Exercise details
Transcribe the lines from the line with "How many lines are shown in the chart?" up to and including the line with "Reading left to", leaving out the pictures.
*** Opening of Available records ***
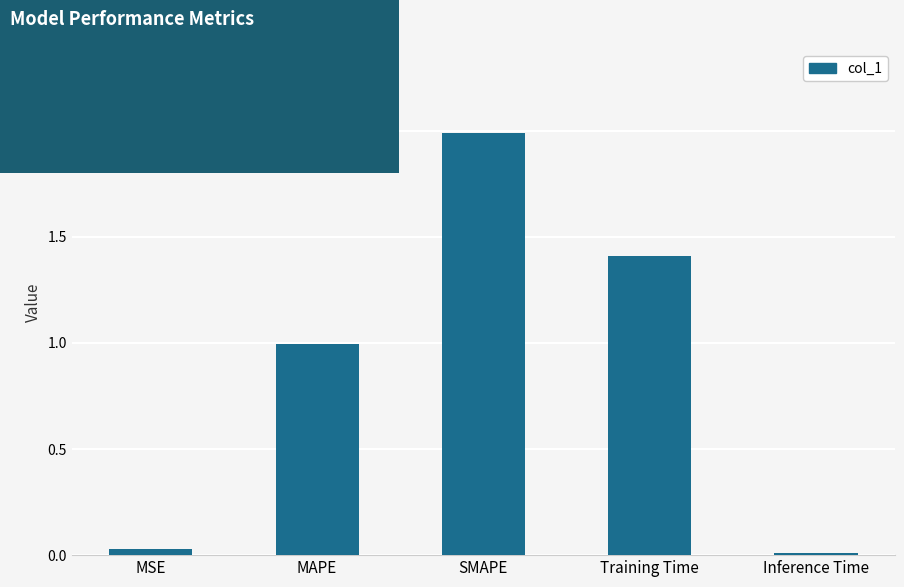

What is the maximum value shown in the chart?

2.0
*** Close of Available records ***
*** Opening of Available records ***
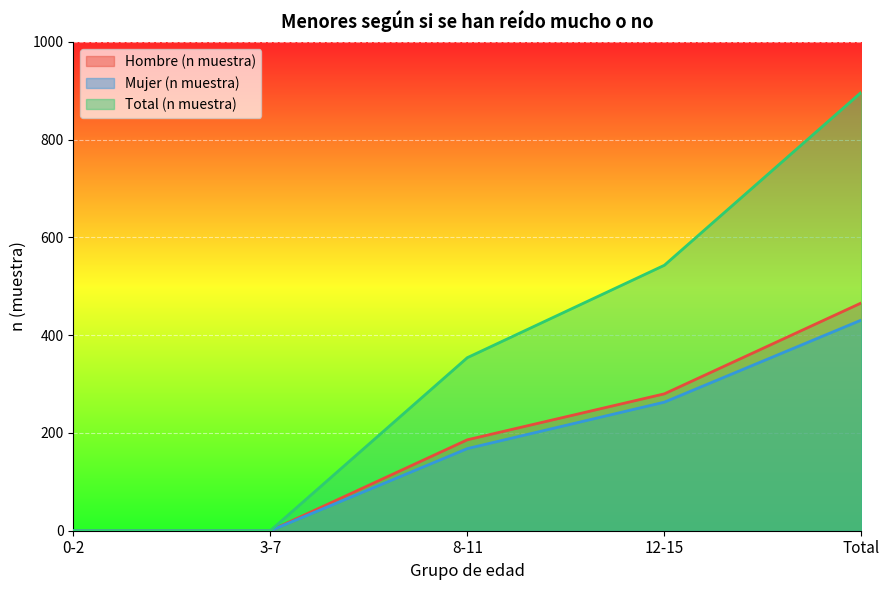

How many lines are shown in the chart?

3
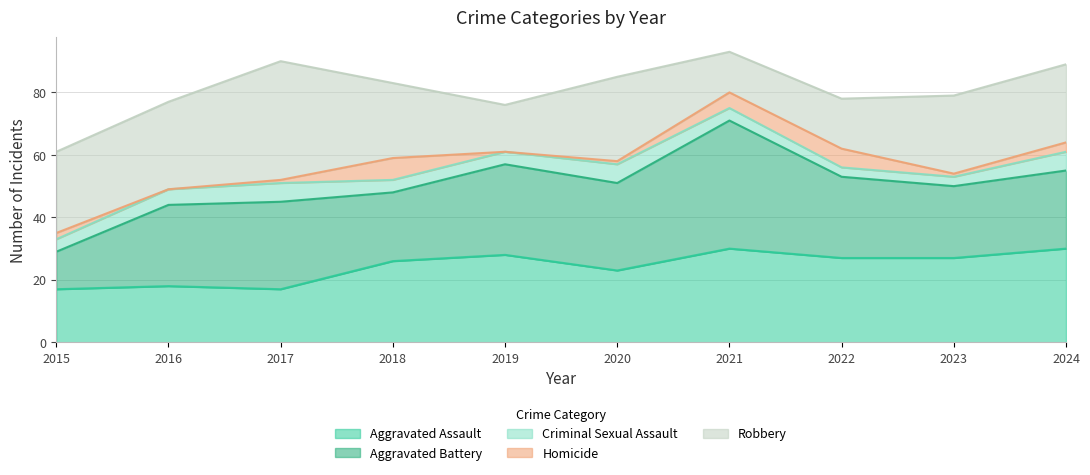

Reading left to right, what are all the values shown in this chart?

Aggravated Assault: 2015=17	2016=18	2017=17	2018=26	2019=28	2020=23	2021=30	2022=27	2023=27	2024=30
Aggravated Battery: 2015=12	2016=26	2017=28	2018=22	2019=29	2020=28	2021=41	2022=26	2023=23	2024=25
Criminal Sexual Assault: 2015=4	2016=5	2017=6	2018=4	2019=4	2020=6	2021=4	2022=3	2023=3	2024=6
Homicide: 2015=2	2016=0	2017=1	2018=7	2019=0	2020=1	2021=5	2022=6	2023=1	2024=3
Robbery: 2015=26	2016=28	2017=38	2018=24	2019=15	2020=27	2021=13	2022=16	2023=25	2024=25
*** Close of Available records ***
*** Opening of Available records ***
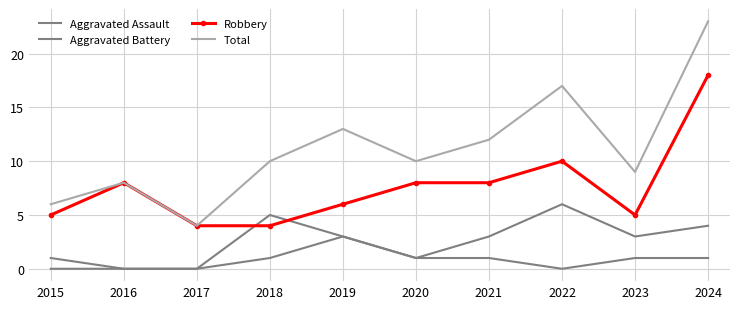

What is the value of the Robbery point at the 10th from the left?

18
*** Close of Available records ***
Answer space
How many lines are shown in the chart?

3

Reading left to right, what are all the values shown in this chart?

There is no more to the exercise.